▸ DATASET
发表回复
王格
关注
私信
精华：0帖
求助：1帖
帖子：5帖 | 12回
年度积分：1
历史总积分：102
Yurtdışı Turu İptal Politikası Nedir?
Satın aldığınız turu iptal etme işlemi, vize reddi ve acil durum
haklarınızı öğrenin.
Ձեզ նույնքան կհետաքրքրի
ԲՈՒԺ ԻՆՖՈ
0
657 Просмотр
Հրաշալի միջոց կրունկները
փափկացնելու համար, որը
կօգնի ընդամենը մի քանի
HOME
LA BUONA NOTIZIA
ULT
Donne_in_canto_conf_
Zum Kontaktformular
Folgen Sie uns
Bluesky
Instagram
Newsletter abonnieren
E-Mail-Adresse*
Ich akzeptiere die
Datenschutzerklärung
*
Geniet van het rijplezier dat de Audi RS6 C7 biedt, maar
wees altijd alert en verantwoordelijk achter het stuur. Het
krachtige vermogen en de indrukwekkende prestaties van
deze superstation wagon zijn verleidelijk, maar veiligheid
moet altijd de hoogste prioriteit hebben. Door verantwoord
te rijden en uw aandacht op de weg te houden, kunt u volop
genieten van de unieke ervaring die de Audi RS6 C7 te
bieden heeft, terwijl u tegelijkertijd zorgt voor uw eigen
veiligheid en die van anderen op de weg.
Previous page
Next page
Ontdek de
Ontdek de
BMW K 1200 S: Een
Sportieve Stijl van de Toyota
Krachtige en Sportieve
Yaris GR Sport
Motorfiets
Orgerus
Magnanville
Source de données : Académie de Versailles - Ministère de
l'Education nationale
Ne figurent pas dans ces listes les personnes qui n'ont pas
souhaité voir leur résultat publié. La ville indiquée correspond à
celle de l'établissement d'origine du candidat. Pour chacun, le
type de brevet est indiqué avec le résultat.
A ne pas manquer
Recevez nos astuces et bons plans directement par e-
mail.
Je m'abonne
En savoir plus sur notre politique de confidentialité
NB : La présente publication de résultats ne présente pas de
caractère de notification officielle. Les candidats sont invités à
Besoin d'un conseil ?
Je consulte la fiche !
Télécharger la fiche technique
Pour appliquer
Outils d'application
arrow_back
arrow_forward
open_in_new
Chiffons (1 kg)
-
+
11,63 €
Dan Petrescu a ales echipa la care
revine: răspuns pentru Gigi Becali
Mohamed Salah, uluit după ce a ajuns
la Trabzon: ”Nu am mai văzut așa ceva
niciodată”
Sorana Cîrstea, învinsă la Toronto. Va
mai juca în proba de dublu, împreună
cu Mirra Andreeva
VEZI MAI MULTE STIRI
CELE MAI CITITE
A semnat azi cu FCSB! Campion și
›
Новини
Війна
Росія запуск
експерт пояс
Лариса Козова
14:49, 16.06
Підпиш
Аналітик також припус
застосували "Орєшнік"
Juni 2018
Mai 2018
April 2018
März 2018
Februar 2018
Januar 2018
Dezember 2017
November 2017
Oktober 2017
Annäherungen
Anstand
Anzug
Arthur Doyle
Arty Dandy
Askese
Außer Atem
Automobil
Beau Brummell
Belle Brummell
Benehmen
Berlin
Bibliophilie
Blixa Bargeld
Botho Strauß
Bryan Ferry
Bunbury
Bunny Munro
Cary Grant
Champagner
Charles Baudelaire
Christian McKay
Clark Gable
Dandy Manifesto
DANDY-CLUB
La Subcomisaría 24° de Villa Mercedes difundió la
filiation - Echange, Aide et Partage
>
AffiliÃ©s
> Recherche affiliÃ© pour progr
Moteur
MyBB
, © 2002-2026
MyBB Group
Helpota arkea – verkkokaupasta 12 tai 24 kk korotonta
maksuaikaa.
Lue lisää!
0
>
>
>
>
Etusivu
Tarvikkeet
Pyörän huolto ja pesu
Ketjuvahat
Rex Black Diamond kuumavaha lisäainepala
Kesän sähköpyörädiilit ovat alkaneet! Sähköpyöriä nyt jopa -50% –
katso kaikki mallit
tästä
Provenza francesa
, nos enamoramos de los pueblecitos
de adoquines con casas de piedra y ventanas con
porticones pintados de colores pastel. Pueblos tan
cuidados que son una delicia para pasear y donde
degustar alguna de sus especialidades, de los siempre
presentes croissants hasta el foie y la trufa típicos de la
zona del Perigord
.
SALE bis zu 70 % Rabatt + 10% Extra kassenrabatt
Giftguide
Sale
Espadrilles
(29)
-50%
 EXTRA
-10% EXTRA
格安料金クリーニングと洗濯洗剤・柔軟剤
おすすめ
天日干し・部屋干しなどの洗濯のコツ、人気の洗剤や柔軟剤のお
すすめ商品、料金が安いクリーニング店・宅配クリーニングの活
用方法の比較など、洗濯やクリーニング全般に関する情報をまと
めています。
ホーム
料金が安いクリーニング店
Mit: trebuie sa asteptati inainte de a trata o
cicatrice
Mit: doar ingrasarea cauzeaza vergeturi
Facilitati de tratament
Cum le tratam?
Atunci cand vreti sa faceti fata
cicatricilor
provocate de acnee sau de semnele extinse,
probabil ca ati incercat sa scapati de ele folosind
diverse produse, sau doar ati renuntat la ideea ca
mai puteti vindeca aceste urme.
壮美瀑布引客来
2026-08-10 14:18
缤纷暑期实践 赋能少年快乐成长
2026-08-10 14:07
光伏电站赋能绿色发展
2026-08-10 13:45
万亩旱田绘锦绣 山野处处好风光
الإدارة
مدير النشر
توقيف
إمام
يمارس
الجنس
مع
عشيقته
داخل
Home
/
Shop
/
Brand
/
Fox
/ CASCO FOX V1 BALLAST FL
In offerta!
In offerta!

▸ ACTION ITEM
Check each line of the listing above, and copy it if it contains the word "altijd".

▸ RESULT OF THIS EXERCISE
wees altijd alert en verantwoordelijk achter het stuur. Het
moet altijd de hoogste prioriteit hebben. Door verantwoord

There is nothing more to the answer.